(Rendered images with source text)
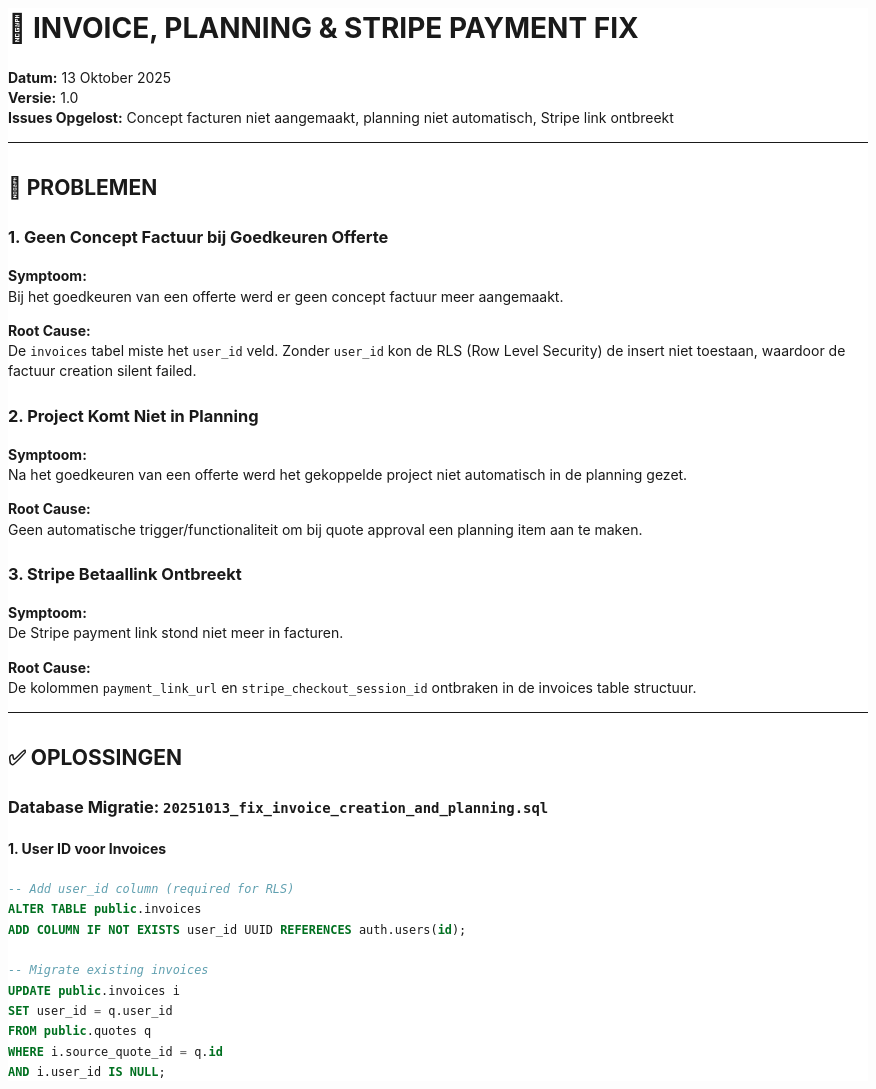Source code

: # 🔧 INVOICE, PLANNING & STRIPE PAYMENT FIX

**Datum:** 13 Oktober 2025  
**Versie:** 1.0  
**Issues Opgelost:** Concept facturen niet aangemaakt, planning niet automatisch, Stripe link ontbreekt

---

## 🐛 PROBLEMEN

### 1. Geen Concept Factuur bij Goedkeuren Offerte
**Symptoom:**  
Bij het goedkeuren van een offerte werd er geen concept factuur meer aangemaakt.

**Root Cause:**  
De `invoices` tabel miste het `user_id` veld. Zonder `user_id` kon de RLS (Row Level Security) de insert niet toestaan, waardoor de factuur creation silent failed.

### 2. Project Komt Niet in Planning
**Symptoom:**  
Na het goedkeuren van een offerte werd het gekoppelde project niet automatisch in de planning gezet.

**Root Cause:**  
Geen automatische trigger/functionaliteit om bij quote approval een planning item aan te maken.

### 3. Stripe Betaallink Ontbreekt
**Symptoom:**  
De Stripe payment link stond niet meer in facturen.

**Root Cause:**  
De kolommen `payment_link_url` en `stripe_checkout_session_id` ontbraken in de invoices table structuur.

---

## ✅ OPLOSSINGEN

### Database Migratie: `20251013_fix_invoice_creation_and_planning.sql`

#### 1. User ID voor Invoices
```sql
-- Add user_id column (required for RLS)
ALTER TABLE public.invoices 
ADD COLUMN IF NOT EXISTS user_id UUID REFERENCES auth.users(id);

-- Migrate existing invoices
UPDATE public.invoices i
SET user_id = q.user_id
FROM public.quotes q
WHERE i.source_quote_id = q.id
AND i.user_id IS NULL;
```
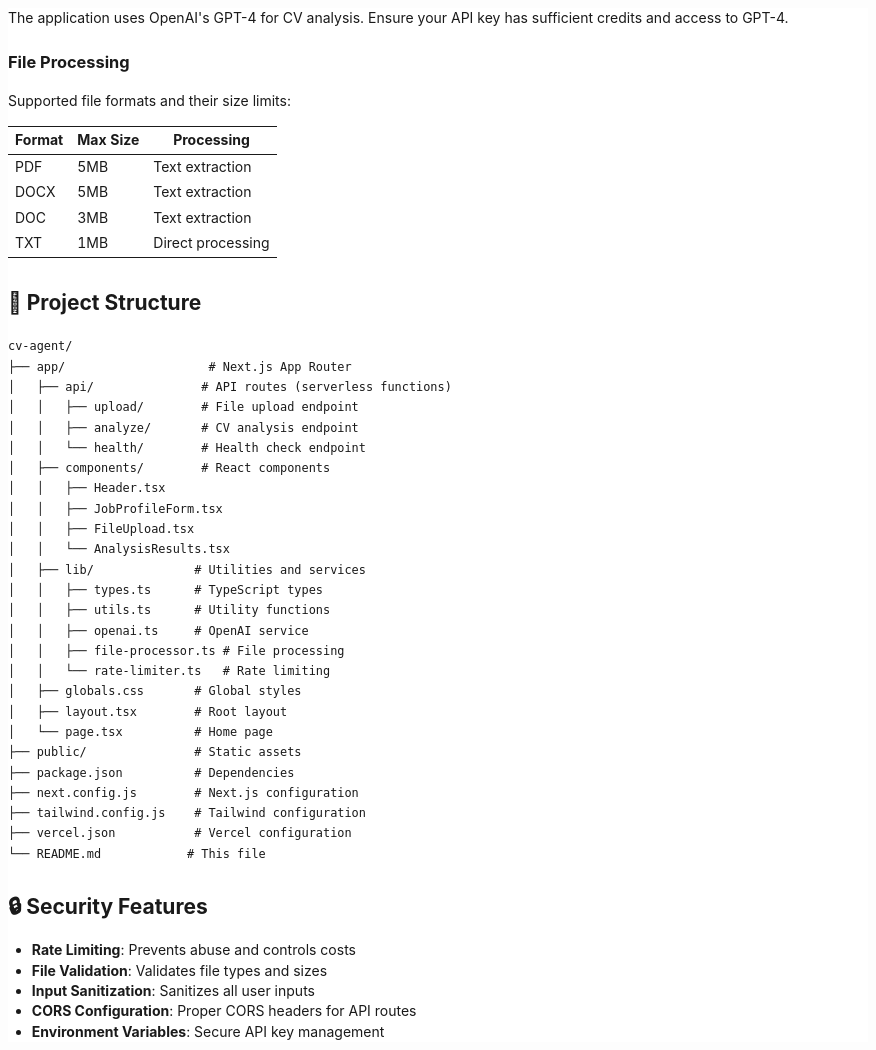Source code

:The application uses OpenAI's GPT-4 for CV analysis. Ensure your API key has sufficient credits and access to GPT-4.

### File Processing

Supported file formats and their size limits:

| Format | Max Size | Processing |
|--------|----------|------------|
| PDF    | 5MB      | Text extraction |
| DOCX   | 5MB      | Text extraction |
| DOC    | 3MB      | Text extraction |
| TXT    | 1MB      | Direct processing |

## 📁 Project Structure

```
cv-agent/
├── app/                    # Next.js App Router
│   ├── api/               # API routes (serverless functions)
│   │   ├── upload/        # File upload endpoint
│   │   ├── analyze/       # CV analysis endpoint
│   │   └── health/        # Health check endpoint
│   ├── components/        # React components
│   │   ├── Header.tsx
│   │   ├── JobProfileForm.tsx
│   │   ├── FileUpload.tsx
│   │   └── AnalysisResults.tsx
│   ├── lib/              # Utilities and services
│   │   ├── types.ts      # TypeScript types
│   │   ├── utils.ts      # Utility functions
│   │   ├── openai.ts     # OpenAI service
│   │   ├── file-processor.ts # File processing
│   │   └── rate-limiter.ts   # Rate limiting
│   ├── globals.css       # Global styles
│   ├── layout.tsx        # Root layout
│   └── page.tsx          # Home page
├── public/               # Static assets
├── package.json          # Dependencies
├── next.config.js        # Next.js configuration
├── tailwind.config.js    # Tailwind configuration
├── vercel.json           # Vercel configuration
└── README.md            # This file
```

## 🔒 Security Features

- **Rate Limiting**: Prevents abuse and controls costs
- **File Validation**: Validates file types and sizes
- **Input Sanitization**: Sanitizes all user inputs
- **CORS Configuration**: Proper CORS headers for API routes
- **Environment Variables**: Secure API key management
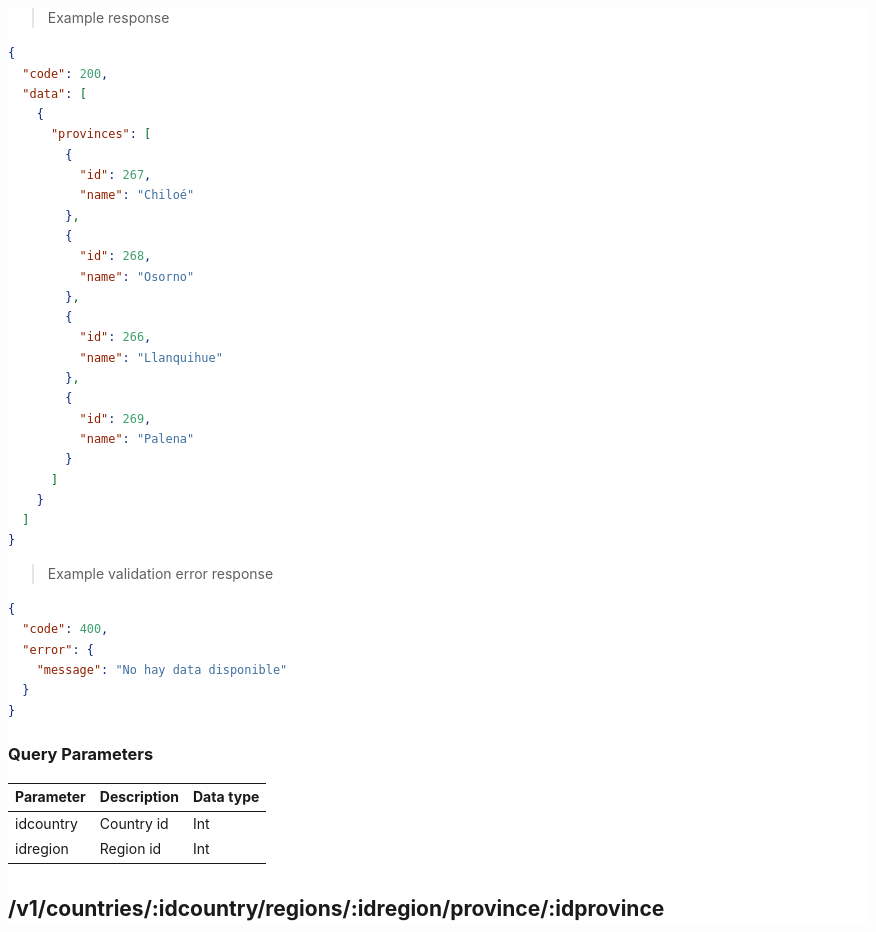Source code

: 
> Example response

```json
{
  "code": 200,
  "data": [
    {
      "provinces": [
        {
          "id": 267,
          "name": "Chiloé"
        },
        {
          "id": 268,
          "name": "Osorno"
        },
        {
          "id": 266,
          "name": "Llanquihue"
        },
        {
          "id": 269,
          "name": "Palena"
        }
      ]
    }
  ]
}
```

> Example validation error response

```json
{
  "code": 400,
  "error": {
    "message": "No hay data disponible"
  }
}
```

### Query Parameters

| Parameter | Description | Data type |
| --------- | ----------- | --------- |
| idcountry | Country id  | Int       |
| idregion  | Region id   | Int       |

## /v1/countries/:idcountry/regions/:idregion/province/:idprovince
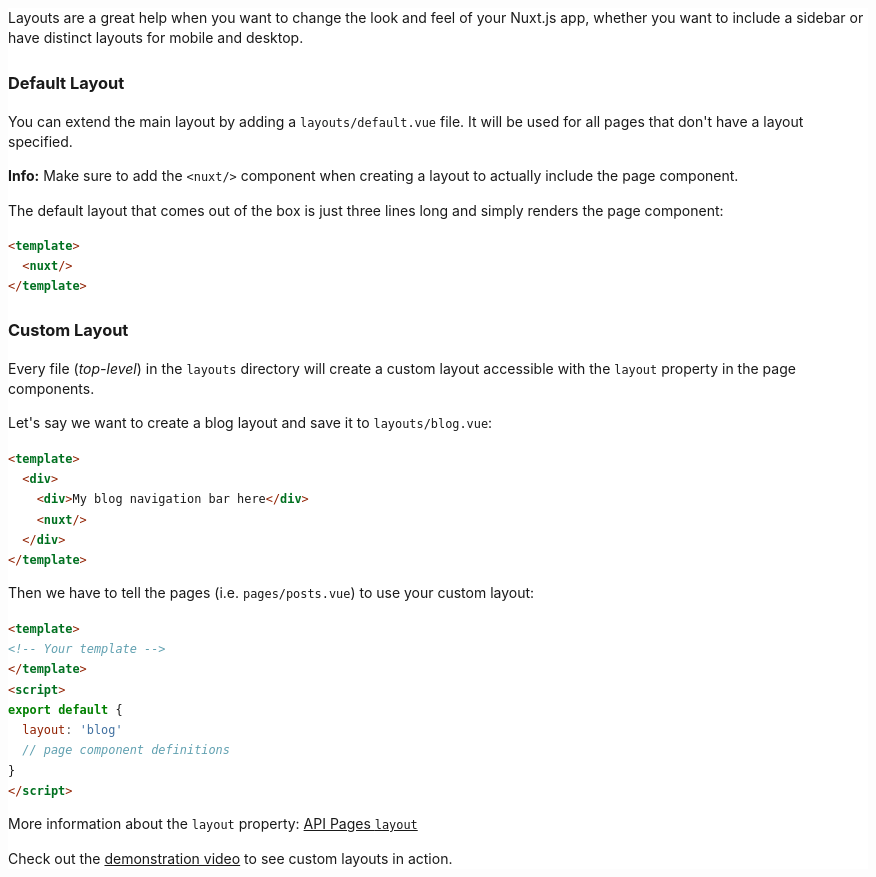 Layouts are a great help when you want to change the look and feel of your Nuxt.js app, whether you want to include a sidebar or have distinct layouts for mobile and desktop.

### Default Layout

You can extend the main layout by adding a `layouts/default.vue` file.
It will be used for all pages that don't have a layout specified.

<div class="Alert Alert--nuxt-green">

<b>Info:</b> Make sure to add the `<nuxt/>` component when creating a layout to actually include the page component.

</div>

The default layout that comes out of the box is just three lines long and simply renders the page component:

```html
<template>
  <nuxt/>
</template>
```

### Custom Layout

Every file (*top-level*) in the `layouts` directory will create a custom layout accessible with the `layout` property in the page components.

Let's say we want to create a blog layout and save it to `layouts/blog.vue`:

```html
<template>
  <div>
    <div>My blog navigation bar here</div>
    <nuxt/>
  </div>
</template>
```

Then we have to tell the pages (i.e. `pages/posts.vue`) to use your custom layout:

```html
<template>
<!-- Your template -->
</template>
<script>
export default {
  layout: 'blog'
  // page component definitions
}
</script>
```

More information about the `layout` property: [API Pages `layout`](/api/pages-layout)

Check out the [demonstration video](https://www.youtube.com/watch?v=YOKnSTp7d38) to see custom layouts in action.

• _What you have to do_:
Once you have checked the entries above, say how many lines include the word "components", and nothing beyond the number.

• _Response_:
2